▶ **What is required**: Set down exactly the lines below, starting at the one that contains "Fonte: CAGED, GanhaQuanto" and ending at the one that contains "a fune, corsa dei cucchiai", with both of those lines included and nothing else.

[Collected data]
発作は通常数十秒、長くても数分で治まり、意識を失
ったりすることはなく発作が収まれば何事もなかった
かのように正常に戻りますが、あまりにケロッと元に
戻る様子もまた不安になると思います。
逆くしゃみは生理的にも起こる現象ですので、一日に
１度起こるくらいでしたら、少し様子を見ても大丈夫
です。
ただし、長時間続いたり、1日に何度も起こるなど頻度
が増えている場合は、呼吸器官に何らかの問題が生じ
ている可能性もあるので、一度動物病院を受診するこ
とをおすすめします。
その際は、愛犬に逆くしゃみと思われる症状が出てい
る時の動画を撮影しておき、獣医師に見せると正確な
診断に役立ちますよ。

* * *

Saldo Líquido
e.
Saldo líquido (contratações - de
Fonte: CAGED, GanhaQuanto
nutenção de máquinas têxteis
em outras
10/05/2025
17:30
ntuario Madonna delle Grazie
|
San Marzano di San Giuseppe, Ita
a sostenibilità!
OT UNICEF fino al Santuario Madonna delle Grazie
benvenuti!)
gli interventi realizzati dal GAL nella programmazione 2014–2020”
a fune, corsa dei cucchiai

▶ **The completed task**:
Fonte: CAGED, GanhaQuanto
nutenção de máquinas têxteis
em outras
10/05/2025
17:30
ntuario Madonna delle Grazie
|
San Marzano di San Giuseppe, Ita
a sostenibilità!
OT UNICEF fino al Santuario Madonna delle Grazie
benvenuti!)
gli interventi realizzati dal GAL nella programmazione 2014–2020”
a fune, corsa dei cucchiai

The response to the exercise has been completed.